According to her,” This support has really helped us to achieve our goals as I said, 50 years ago. In 1967, we established and we were one of the very first African research centres that established. We are a partner of CGIAR which is the global partnership for food security and they are all over the world and we were one of the first there. We also have sister centres in other African countries, in Latin America and Asia. IITA today as you have heard operates from four hubs and seventeen stations in the sub-Saharan Africa but our headquarters are in Ibadan.

“So, we employ in Nigeria about 2000 Nigerian staff and about 100 international staff. We have a campus in Ibadan and it is about 1000 hectares and there we have offices, we have a lot of research fields, we have accommodations. IITA is funded by funding projects from several donors. Our main donors are organizations like the Africa Development Bank, USAID, Bill and Melinda Gate Foundation but we have many donors and a lot of governments also give us fund. The Nigerian government supports IITA as well”.

She averred that IITA was still growing and that they were trying to do all in the works to get new proposals, new funding to achieve their set goal even as she said that they still hope to keep growing and working well from their world stations and from their headquarters here in Nigeria.

Also speaking, the Director, Research for Development Directorate, Western Africa, Mr. Robert Asiedu submitted that they carry out research to ensure that they maintain the natural resources like the soil and water that really form the bedrock for crop production adding that that was at the last state level.

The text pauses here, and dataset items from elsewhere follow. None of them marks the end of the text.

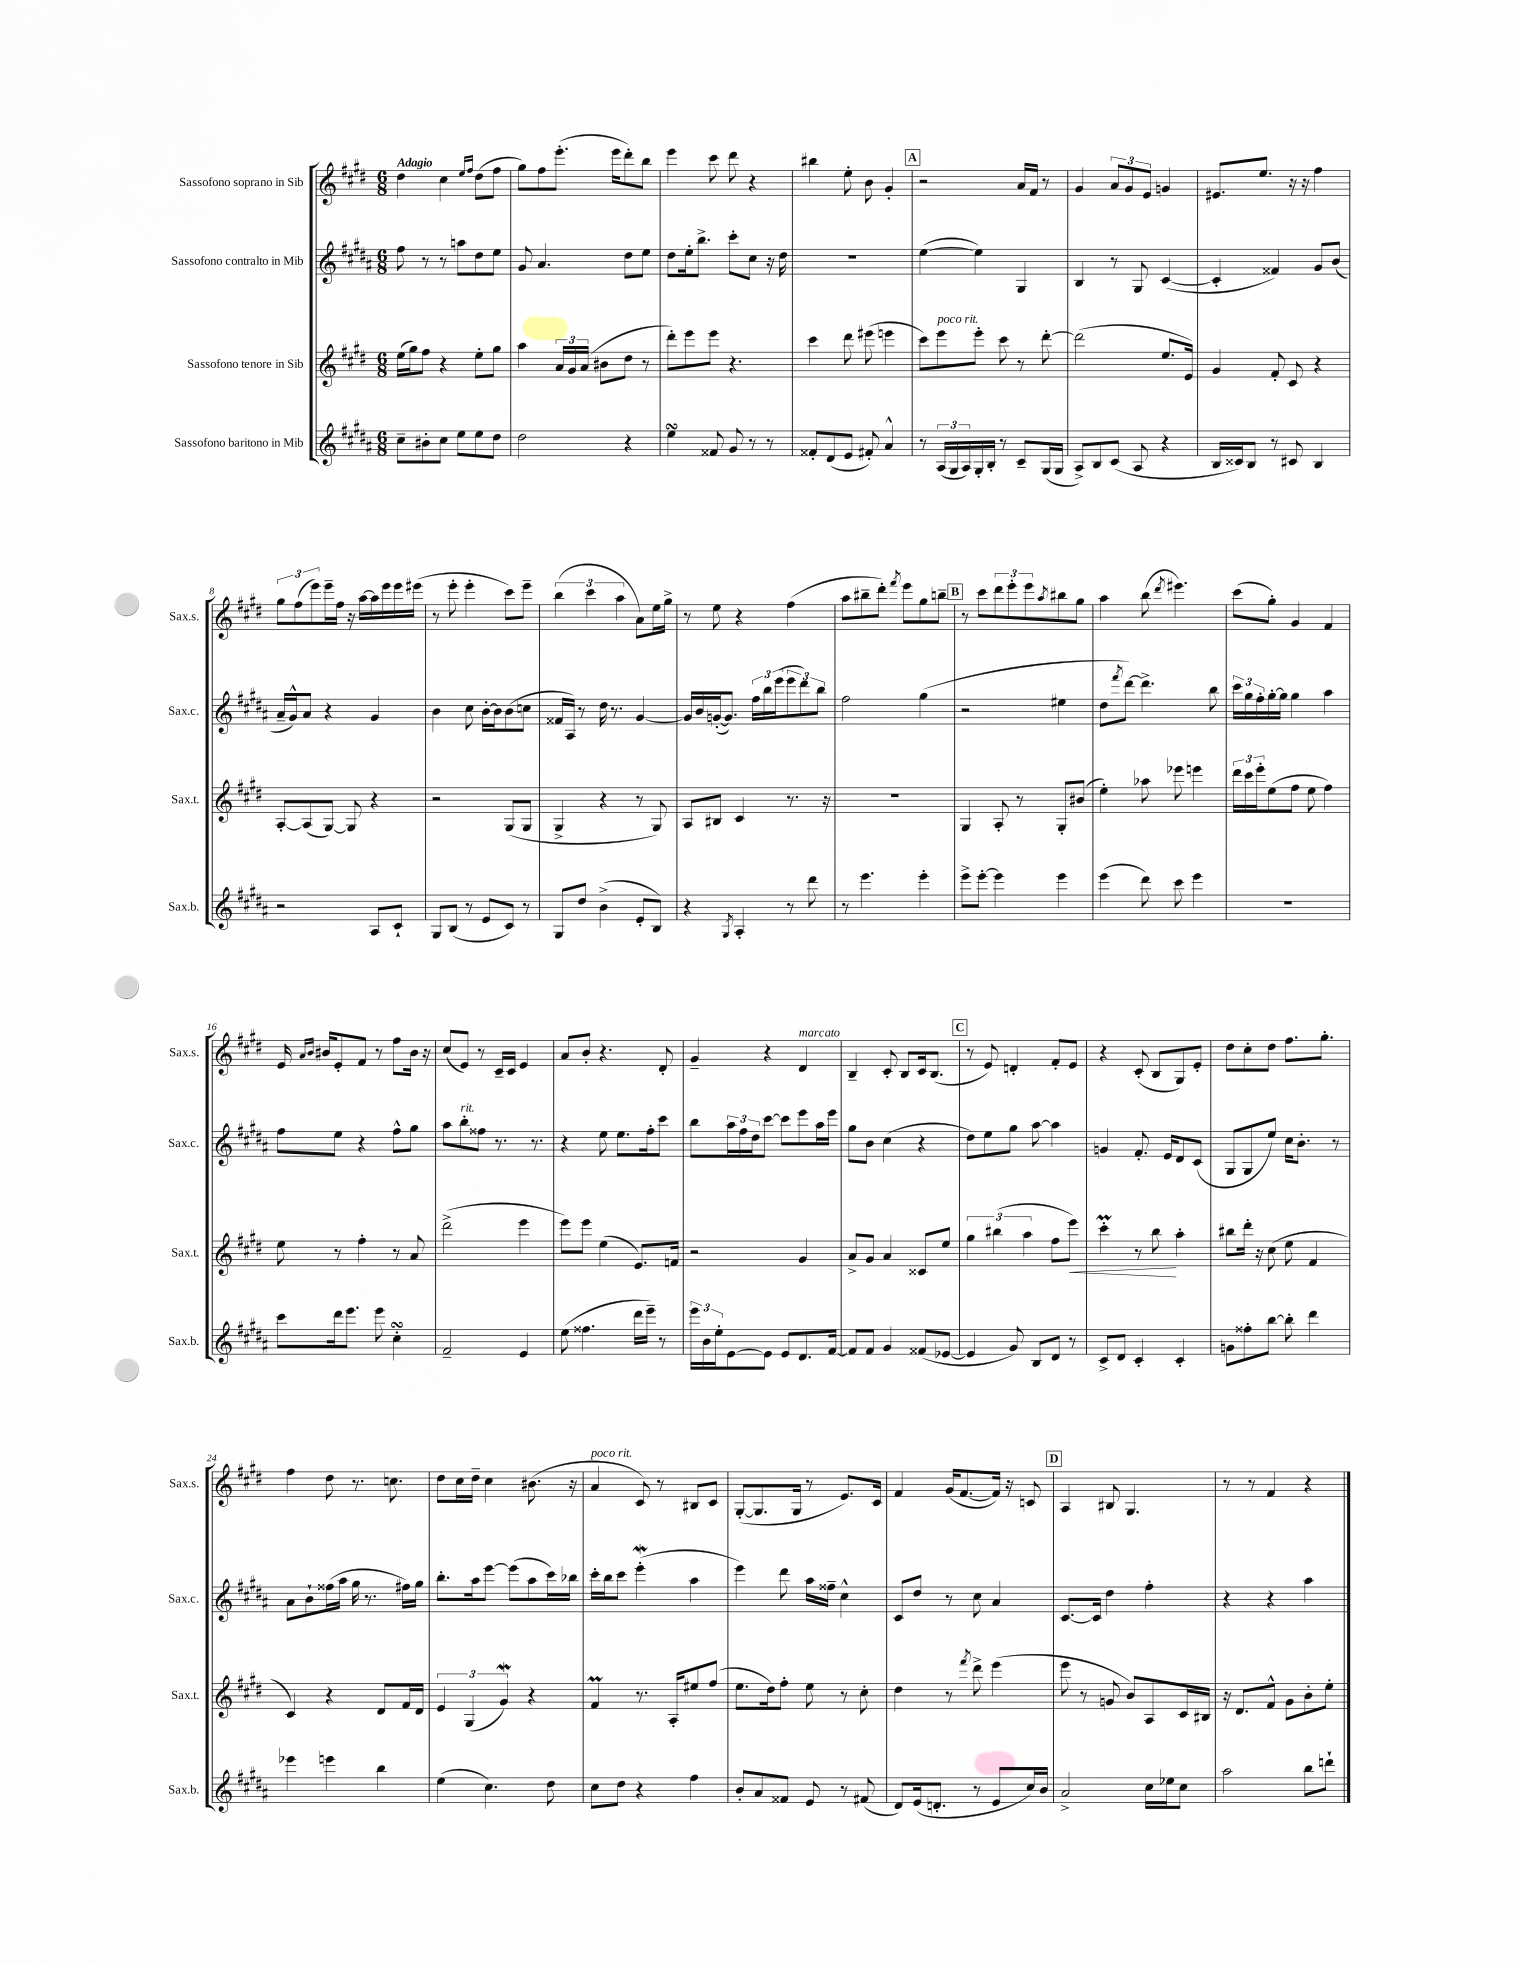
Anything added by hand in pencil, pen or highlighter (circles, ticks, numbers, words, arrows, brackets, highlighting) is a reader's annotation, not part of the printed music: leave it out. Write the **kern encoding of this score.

**kern	**kern	**kern	**kern
*staff4	*staff3	*staff2	*staff1
*clefG2	*clefG2	*clefG2	*clefG2
*k[f#c#g#d#a#]	*k[f#c#g#d#]	*k[f#c#g#d#a#]	*k[f#c#g#d#]
*M6/8	*M6/8	*M6/8	*M6/8
8cc#~\L	(16ee\LL	8ff#\	4dd#\
.	16gg#\J)	.	.
8b#'\	8ff#\J	8r	.
8cc#\J	4r	8r	4cc#\
8ee\L	.	8aa\L	.
.	.	.	16qqee/LL
.	.	.	16qqff#/JJ
8ee\	8ee'\L	8dd#\	(8dd#\L
8dd#\J	8gg#\J	8ee\J	8ff#\J
=	=	=	=
2dd#\	4aa\	8g#/	8gg#\L)
.	.	4.a#/	8ff#\
.	24a/LL	.	(8.eee'\J
.	24g#/	.	.
.	(24a/JJ	.	.
.	8b#\L	.	.
.	.	.	16eee\LK
4r	8dd#\J	8dd#\L	8ddd#'\)
.	8r	8ee\J	8bb\J
=	=	=	=
4ee\	8ddd#'\L)	8dd#\L	4eee\
.	8eee\	16ee'\k	.
.	.	8.bb^\J	.
8f##/	8eee\J	.	8ccc#\
8g#/	4.r	8ccc#'\L	8ddd#\
8r	.	8cc#\J	4r
8r	.	16r	.
.	.	16dd#\	.
=	=	=	=
8f##'/L	4ccc#\	2.r	4bb#\
(8d#/	.	.	.
8e/J	8ddd#\	.	8ee'\
8f#'/)	(8eee#\	.	8b\
4a#^^/	4eee\	.	4g#'/
=	=	=	=
8r	8ccc#\L)	([4ee\	2r
(24A#/LL	8eee\	.	.
24G#/	.	.	.
24A#/)	.	.	.
16G#'/	8eee'\J	4ee\])	.
16B'/JJ	.	.	.
8r	8ccc#\	.	.
8c#~/L	8r	4G#/	16a/LL
.	.	.	16f#/JJ
(16G#/L	[8ddd#'\	.	8r
16G#/JJ	.	.	.
=	=	=	=
8A#^/L)	(2ddd#\]	4B/	4g#/
8B/	.	.	.
(8c#/J	.	8r	12a/L
.	.	.	12g#/
8A#/	.	8G#/	.
.	.	.	12e/J
4r	8.ee/L	([4c#/	4g/
.	16e/Jk)	.	.
=	=	=	=
16B/LL	4g#/	4c#'/]	8.e#/L
16c##/J)	.	.	.
8B/J	.	.	.
.	.	.	8.ee/J
8r	8f#'/	4f##/)	.
8c#/	8c#/	.	16r
.	.	.	16r
4B/	4r	8g#/L	4ff#\
.	.	(8b/J	.
=	=	=	=
2r	[8A'/L	16a#~/LL	12gg#\L
.	.	16g#^^/J)	.
.	.	.	(12ff#\
.	(8A/]	8a#/J	.
.	.	.	12eee\)
.	[8G#/J)	4r	16eee~\L
.	.	.	16ff#\JJ
.	8G#/]	.	16r
.	.	.	[16aa\LL
8A#/L	4r	4g#/	16aa\]
.	.	.	16eee\
8c#`/J	.	.	16eee\
.	.	.	(16eee#\JJ
=	=	=	=
8G#/L	2r	4b\	8r
(8B/J	.	.	8eee'\
8r	.	8cc#\	4eee'\
8e/L	.	[16b'\LL	.
.	.	16b\]J	.
8c#/J)	(8G#/L	(8b\	8ccc#\L)
8r	8G#/J	8cc\J	8eee~\J
=	=	=	=
8G#/L	4G#^/	16f##/LL	(6bb\
.	.	16A#/JJ)	.
8dd#/J	.	8r	.
.	.	.	6ccc#\
(4b^\	4r	16dd#\	.
.	.	8.r	.
.	.	.	6aa\
8e'/L	8r	[4g#/	8a\L)
8B/J)	8G#/)	.	16ee\L
.	.	.	16gg#^\JJ
=	=	=	=
4r	8A/L	16g#/]LL	8r
.	.	16b/	.
.	8B#/J	([16g'/J	8ee\
.	.	8.g/]J)	.
8qG#/	.	.	.
4A#'/	4c#/	.	4r
.	.	24ff#\LL	.
.	.	24bb\	.
.	.	(24eee\J	.
8r	8.r	12eee\	(4ff#\
.	.	12ddd#\)	.
8ddd#\	.	.	.
.	.	12bb\J	.
.	16r	.	.
=	=	=	=
8r	2.r	2ff#\	8aa\L
4.eee\	.	.	8bb#~\
.	.	.	8ddd#'\J)
.	.	.	8qfff#/
.	.	.	8eee\L
4eee'\	.	(4gg#\	8gg#\
.	.	.	8bb~\J
=	=	=	=
8eee^\L	4G#/	2r	8r
[8eee'\J	.	.	8ccc#\L
4eee\]	8A'/	.	12ddd#\
.	.	.	12eee'\
.	8r	.	.
.	.	.	12eee\
.	.	.	8qaa/
4eee\	8G#'/L	4ee#\	8bb#\
.	(8b#/J	.	8gg#\J
=	=	=	=
(4eee\	4ee'\)	8dd#\L	4aa\
.	.	8qfff#/	.
.	.	[8ddd#\J)	.
8ddd#\)	8aa-\	4.ddd#^\]	(8bb\
.	.	.	8qddd#/
8ccc#\	8eee-\	.	4.eee#\)
4eee\	4eee\	.	.
.	.	8bb\	.
=	=	=	=
2.r	24ddd#\LL	24ccc#\LL	(8ccc#\L
.	24ccc#\	24gg#\	.
.	24eee'\J	24ff#'\	.
.	(8ee\	[16gg#'\	8gg#'\J)
.	.	16gg#\]JJ	.
.	8ff#\J	4gg#\	4g#/
.	8ee\	.	.
.	4ff#\)	4aa#\	4f#/
=	=	=	=
8ccc#\L	8ee\	8ff#\L	16e/
.	.	.	16qqa/LL
.	.	.	16qqb/JJ
.	.	.	16b#/LK
16ddd#\k	8r	8ee\J	8e'/
8.eee\J	.	.	.
.	4ff#'\	4r	8f#/J
8eee\	.	.	8r
4cc#'\	8r	8ff#^^\L	8ff#\L
.	8a/	8gg#\J	16b#\Jk
.	.	.	16r
=	=	=	=
2f#~/	(2ddd#^\	8aa#\L	(8cc#/L
.	.	8bb'\	8e/J)
.	.	8ff##\J	8r
.	.	8.r	16c#~/LL
.	.	.	16c#/JJ
4e/	4eee\	.	4e/
.	.	8.r	.
=	=	=	=
(8ee\	8eee\L)	4r	8a/L
4.ff##\	8eee\J	.	8b'/J
.	(4ee\	8ee\	4.r
.	.	8.ee\L	.
16ddd#\LL	8.e/L)	.	.
16eee~\JJ)	.	16ff#'\k	.
8r	.	8ccc#\J	8d#'/
.	16f/Jk	.	.
=	=	=	=
24eee\LL	2r	8bb\L	4g#~/
24b\	.	.	.
24ee'\J	.	.	.
[8e\	.	24aa#\L	.
.	.	24ff#\	.
.	.	24dd#\J	.
8e\]J	.	[8ccc#\J	4r
8e/L	.	8ccc#\]L	.
8.d#/	4g#/	8eee\	4d#/
.	.	16aa#\L	.
[16f#/Jk	.	16eee\JJ	.
=	=	=	=
8f#/]L	8a^/L	8gg#\L	4B~/
8f#/J	8g#/J	8b\J	.
4g#/	4a/	(4cc#\	8c#'/
.	.	.	8B/L
(8f##/L	8c##/L	4r	16c#/k
.	.	.	(8.B/J
[8e-/J	8ee/J	.	.
=	=	=	=
4e-/]	6gg#\	8dd#\L)	8r
.	.	8ee\	8e/)
.	(6bb#\	.	.
8g#/)	.	8gg#\J	4d'/
.	6aa\	.	.
8B/L	.	[8aa#\	.
8d#/J	8ff#\L	4aa#\]	8f#'/L
8r	8eee\J)	.	8e/J
=	=	=	=
8c#^/L	4ccc#'\	4g/	4r
8d#/J	.	.	.
4c#'/	8r	8.f#'/	(8c#'/
.	8bb\	.	8B/L
.	.	16e/LK	.
4c#'/	4aa'\	8d#/	8G#/)
.	.	(8c#/J	8e'/J
=	=	=	=
8g\L	8bb#\L	8G#/L	8dd#\L
8ff##'\	16ddd#'\Jk	8G#/	8cc#'\
.	16r	.	.
[8bb\J	(8cc#\	8ee/J)	8dd#\J
8bb'\]	8ee\	16cc#\LK	8.ff#\L
.	.	8.b'\J	.
4ddd#\	4f#/	.	.
.	.	.	8.gg#'\J
.	.	8r	.
=	=	=	=
4eee-\	4c#/)	8a#\L	4ff#\
.	.	8b`\	.
4eee\	4r	(16ff##\L	8dd#\
.	.	16aa#\JJ	.
.	.	16gg#\	8.r
.	.	8.r	.
4bb\	8d#/L	.	.
.	.	.	8.cc\
.	16f#/L	16ff#\LL)	.
.	16d#/JJ	16gg#\JJ	.
=	=	=	=
(4ee\	6e/	8.bb'\L	8dd#\L
.	.	.	16cc#\L
.	(6G#/	.	.
.	.	16aa#\k	16dd#~\JJ
4.cc#\)	.	[8eee\J	4cc#\
.	6g#/)	.	.
.	.	(8eee\]L	.
.	4r	8aa#\	(8.b#\
8dd#\	.	16ccc#\L)	.
.	.	16bb-\JJ	16r
=	=	=	=
8cc#\L	4f#/	16ccc#'\LL	4a/
.	.	16bb\J	.
8dd#\J	.	8ccc#\J	.
4r	8.r	(4eee'\	8c#/)
.	.	.	8r
.	16A'/LK	.	.
4ff#\	8ee#/	4aa#\	8B#/L
.	(8ff#/J	.	8c#/J
=	=	=	=
8b'/L	8.ee\L	4eee\)	([8G#'/L
8a#/	.	.	8.G#/]
.	16dd#\k)	.	.
8f##/J	8ff#'\J	8ddd#\	.
.	.	.	16G#/Jk
8e/	8ee\	16aa#\LL	8r
.	.	16ff##~\JJ	.
8r	8r	4cc#^^\	8.e/L)
(8f#/	8cc#'\	.	.
.	.	.	16c#/Jk
=	=	=	=
8d#/L)	4dd#\	8c#/L	4f#/
(16e/k	.	8dd#/J	.
8.d'/J	.	.	.
.	8r	8r	(16g#/LK
.	.	.	[8.f#/
.	8qfff#/	.	.
8r	8ddd#^\	8cc#\	.
8e/L	(4eee\	4a#/	16f#/]Jk)
.	.	.	16r
16cc#/L)	.	.	8c/
16b/JJ	.	.	.
=	=	=	=
2a#^/	8eee\	[8.c#/L	4A/
.	8r	.	.
.	.	16c#/]Jk	.
.	8g/	4dd#\	8B#/
.	8b/L)	.	4.G#/
16cc#\LL	8A/	4ff#'\	.
16ee-\J	.	.	.
8cc#\J	16c#/L	.	.
.	16B#/JJ	.	.
=	=	=	=
2aa#\	16r	4r	8r
.	8.d#/L	.	.
.	.	.	8r
.	8f#^^/J	4r	4f#/
.	8g#\L	.	.
8bb\L	8b'\	4aa#\	4r
8ddd`\J	8ee'\J	.	.
==	==	==	==
*-	*-	*-	*-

According to him,” But also at the plot of farmer level, efficiencies and practices that make the production system more effective and efficient and more profitable, we do research on that from here. Then in terms of pests and diseases, we have a team of scientists that focus on ensuring that either through the natural ability, enhancing the natural ability of plants to resist the disease and pests through biological control effort where we bring either natural agents to control the pests. We protect the crops in the field and also at the post-harvest level during storage to ensure that the food is safe and that we do not incur losses at that particular time.

“We engage in a lot of crop improvement effort through breeding, conventional means as well as using biotechnology effort to ensure that the crops that we have remained productive while the environment is sort of getting worse and worse. Then, we focus a lot on utilization options both at the domestic level, industrial level and also for animal feed for the commodities that we work on. Our social scientists are very active, first of all in defining and describing for us the socio-economic and then the policy environment in which the farmers’ process and traders operate so that we can sort of sharpen the work that we do. And this you know we try to look at from the business perspective because the farmers do not compartmentalize the work that they do”.